== Segment start ==

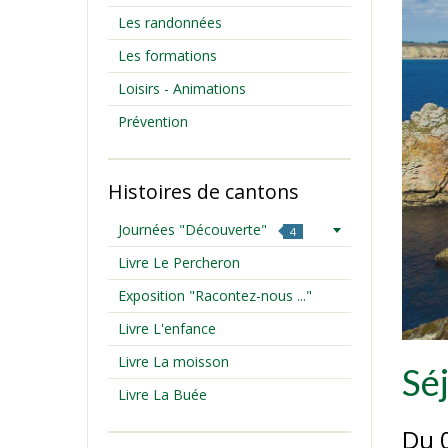
Les randonnées
Les formations
Loisirs - Animations
Prévention
Histoires de cantons
Journées "Découverte"
4
Livre Le Percheron
Exposition "Racontez-nous ..."
Livre L'enfance
Livre La moisson
Sé
Livre La Buée
Du 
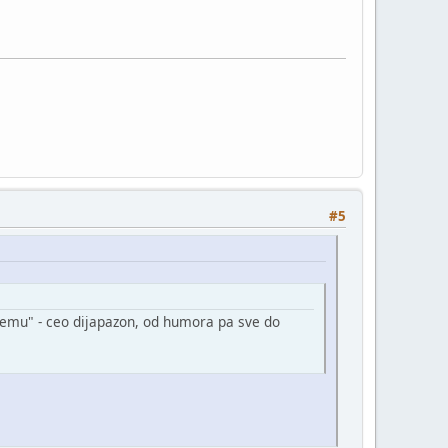
#5
 temu" - ceo dijapazon, od humora pa sve do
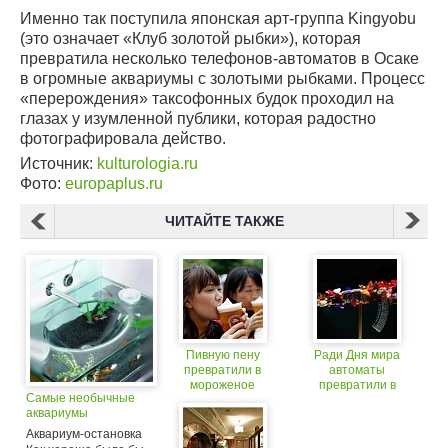
Именно так поступила японская арт-группа Kingyobu
(это означает «Клуб золотой рыбки»), которая
превратила несколько телефонов-автоматов в Осаке
в огромные аквариумы с золотыми рыбками. Процесс
«перерождения» таксофонных будок проходил на
глазах у изумленной публики, которая радостно
фотографировала действо.
Источник:
kulturologia.ru
Фото:
europaplus.ru
ЧИТАЙТЕ ТАКЖЕ
Пивную пену
Ради Дня мира
превратили в
автоматы
мороженое
превратили в
Самые необычные
произведения
аквариумы
искусства
Аквариум-остановка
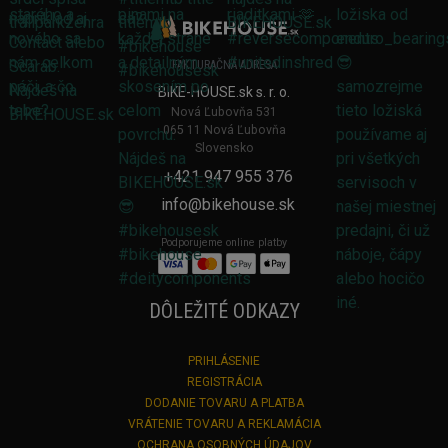
FAKTURAČNÁ ADRESA
BIKE-HOUSE.sk s. r. o.
Nová Ľubovňa 531
065 11 Nová Ľubovňa
Slovensko
+421 947 955 376
info@bikehouse.sk
Podporujeme online platby
DÔLEŽITÉ ODKAZY
PRIHLÁSENIE
REGISTRÁCIA
DODANIE TOVARU A PLATBA
VRÁTENIE TOVARU A REKLAMÁCIA
OCHRANA OSOBNÝCH ÚDAJOV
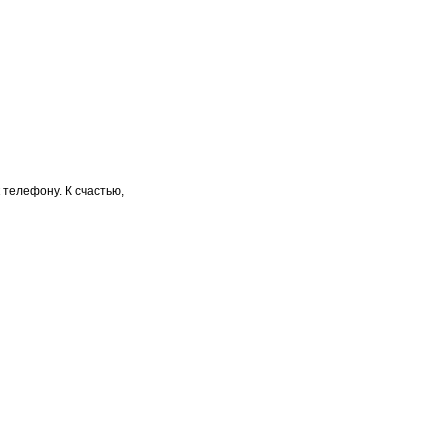
 телефону. К счастью,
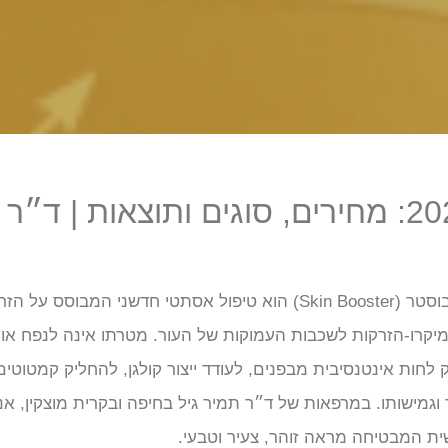
סקין בוסטר 2026: מחירים, סוגים ותוצאות | ד״ר
סקין בוסטר (Skin Booster) הוא טיפול אסתטי חדשני המבוסס על ה
מיקרו-הזרקות לשכבות העמוקות של העור. מטרתו אינה לנפח או
 לחות אינטנסיבית מבפנים, לעודד ייצור קולגן, להחליק קמטוטי
מישותו. במרפאות של ד״ר תמיר גיל בחיפה ובקרית מוצקין, אנו
ית המבטיחה מראה זוהר, צעיר וטבעי.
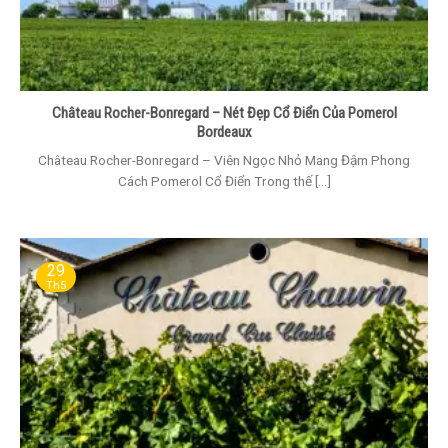
Château Rocher-Bonregard – Nét Đẹp Cổ Điển Của Pomerol
Bordeaux
Château Rocher-Bonregard – Viên Ngọc Nhỏ Mang Đậm Phong
Cách Pomerol Cổ Điển Trong thế [...]
29
Th5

== Segment end ==

-- WORK REQUEST --
Filter the records above and return every line that holds the word "Livre".

-- ANSWER TO THIS EXERCISE --
Livre Le Percheron
Livre L'enfance
Livre La moisson
Livre La Buée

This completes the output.